Rewrite the lines of the items below as a JSON list of strings, with one string for each line and any blank lines left out.

[Excerpts from a dataset]
┌──

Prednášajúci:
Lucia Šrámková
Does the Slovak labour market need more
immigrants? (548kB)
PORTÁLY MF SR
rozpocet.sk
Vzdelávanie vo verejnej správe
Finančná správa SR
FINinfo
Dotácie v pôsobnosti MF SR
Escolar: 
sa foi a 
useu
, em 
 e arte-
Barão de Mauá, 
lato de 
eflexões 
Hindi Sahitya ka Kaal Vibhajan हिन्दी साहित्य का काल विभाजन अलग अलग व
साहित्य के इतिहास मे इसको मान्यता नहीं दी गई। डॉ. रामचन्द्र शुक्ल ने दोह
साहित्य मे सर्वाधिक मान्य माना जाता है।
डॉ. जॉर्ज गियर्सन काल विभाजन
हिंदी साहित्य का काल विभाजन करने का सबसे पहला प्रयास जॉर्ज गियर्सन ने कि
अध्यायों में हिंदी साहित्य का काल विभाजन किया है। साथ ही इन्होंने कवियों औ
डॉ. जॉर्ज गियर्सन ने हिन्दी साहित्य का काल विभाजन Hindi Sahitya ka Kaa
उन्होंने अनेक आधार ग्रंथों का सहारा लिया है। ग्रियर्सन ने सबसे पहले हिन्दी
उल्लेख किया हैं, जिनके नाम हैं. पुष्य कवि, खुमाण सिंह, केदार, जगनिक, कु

└──

**ANSWER BOX**
[
  "Prednášajúci:",
  "Lucia Šrámková",
  "Does the Slovak labour market need more",
  "immigrants? (548kB)",
  "PORTÁLY MF SR",
  "rozpocet.sk",
  "Vzdelávanie vo verejnej správe",
  "Finančná správa SR",
  "FINinfo",
  "Dotácie v pôsobnosti MF SR",
  "Escolar: ",
  "sa foi a ",
  "useu",
  ", em ",
  " e arte-",
  "Barão de Mauá, ",
  "lato de ",
  "eflexões ",
  "Hindi Sahitya ka Kaal Vibhajan हिन्दी साहित्य का काल विभाजन अलग अलग व",
  "साहित्य के इतिहास मे इसको मान्यता नहीं दी गई। डॉ. रामचन्द्र शुक्ल ने दोह",
  "साहित्य मे सर्वाधिक मान्य माना जाता है।",
  "डॉ. जॉर्ज गियर्सन काल विभाजन",
  "हिंदी साहित्य का काल विभाजन करने का सबसे पहला प्रयास जॉर्ज गियर्सन ने कि",
  "अध्यायों में हिंदी साहित्य का काल विभाजन किया है। साथ ही इन्होंने कवियों औ",
  "डॉ. जॉर्ज गियर्सन ने हिन्दी साहित्य का काल विभाजन Hindi Sahitya ka Kaa",
  "उन्होंने अनेक आधार ग्रंथों का सहारा लिया है। ग्रियर्सन ने सबसे पहले हिन्दी",
  "उल्लेख किया हैं, जिनके नाम हैं. पुष्य कवि, खुमाण सिंह, केदार, जगनिक, कु"
]